**EXERCISE INSTRUCTIONS**
What is needed is the exact text of each line in the listing below from the one with "C10), original hand-drawn art work in ink (2" up to and including the one with "0.16 ct - AAA", and no pictures.

**RECORDS FOR THIS EXERCISE**
========

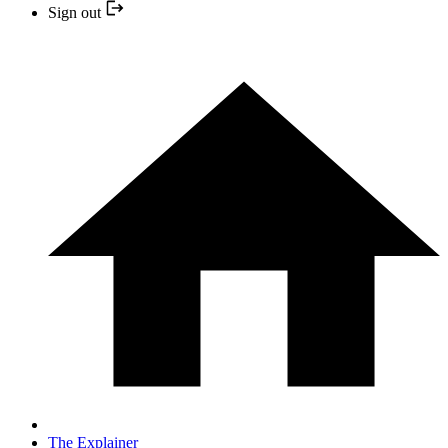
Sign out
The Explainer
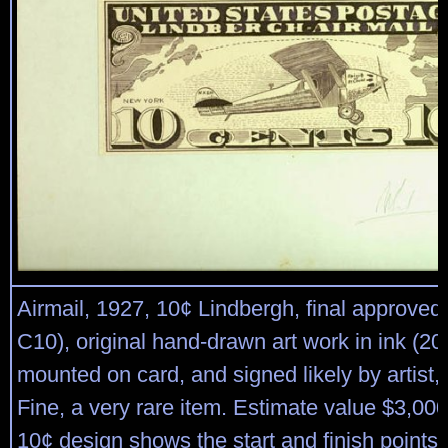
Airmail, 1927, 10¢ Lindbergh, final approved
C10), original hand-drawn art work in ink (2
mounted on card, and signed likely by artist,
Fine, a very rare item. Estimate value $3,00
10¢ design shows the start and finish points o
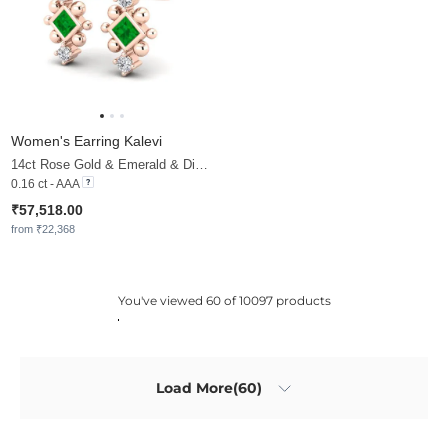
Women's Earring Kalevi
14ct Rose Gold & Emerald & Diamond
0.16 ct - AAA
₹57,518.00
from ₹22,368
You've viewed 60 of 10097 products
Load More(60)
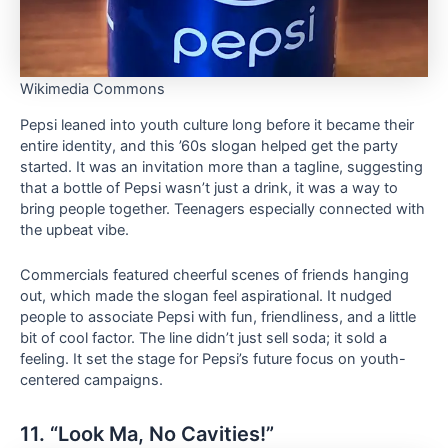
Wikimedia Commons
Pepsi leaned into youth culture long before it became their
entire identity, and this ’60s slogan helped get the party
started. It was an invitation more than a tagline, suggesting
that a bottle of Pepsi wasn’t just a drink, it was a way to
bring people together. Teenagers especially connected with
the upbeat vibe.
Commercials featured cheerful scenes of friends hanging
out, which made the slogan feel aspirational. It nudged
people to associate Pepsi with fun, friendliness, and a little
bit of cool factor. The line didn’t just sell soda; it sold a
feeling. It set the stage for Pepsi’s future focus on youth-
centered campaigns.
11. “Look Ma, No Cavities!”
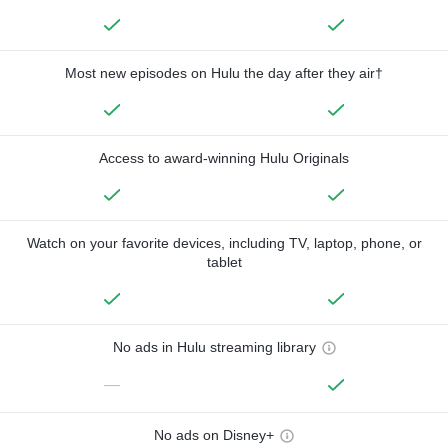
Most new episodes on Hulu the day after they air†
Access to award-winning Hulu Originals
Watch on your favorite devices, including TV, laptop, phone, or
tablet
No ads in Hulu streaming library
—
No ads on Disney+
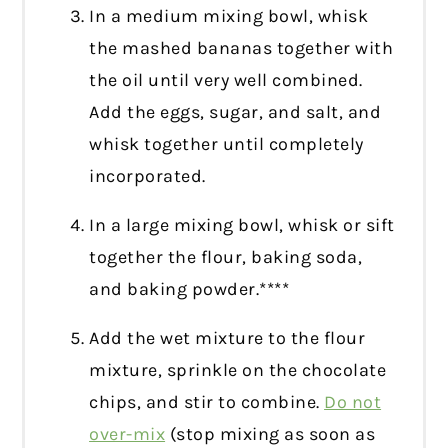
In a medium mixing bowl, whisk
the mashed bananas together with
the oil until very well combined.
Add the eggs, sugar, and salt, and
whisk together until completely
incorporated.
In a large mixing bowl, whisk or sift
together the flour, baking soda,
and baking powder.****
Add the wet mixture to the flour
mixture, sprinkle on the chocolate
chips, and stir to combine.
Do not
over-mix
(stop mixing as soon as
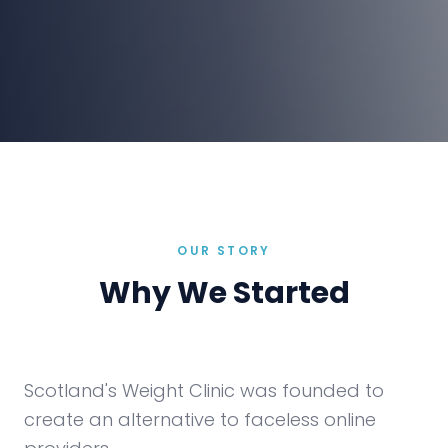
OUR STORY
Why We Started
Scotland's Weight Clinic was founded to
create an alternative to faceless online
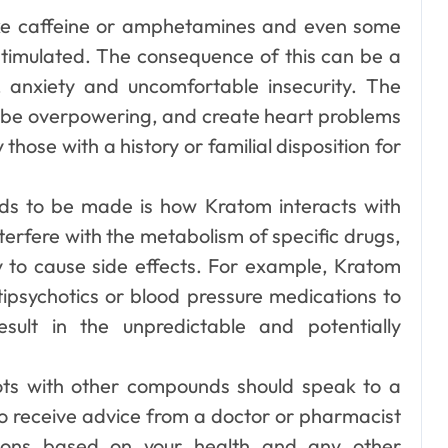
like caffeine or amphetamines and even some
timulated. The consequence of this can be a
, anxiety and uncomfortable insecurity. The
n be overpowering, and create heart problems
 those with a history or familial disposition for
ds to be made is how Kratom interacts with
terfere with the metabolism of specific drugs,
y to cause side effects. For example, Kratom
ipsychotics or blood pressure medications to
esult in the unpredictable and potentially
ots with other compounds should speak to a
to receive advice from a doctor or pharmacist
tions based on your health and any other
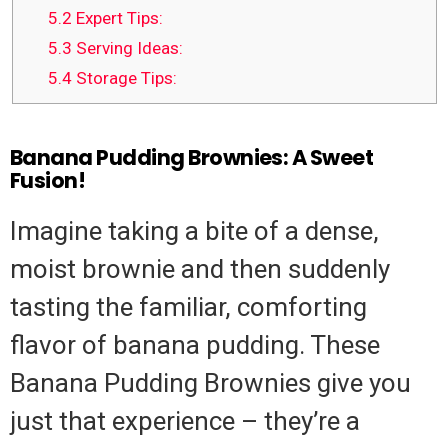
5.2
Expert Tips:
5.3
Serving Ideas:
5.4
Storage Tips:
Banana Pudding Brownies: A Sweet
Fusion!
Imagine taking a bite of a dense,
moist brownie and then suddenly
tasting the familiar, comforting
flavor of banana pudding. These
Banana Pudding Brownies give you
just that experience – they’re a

========

**SOLUTION FOR THIS PROBLEM**
C10), original hand-drawn art work in ink (2
mounted on card, and signed likely by artist,
Fine, a very rare item. Estimate value $3,00
10¢ design shows the start and finish points o
Women's Earring Kalevi
14ct Rose Gold & Emerald & Diamond
0.16 ct - AAA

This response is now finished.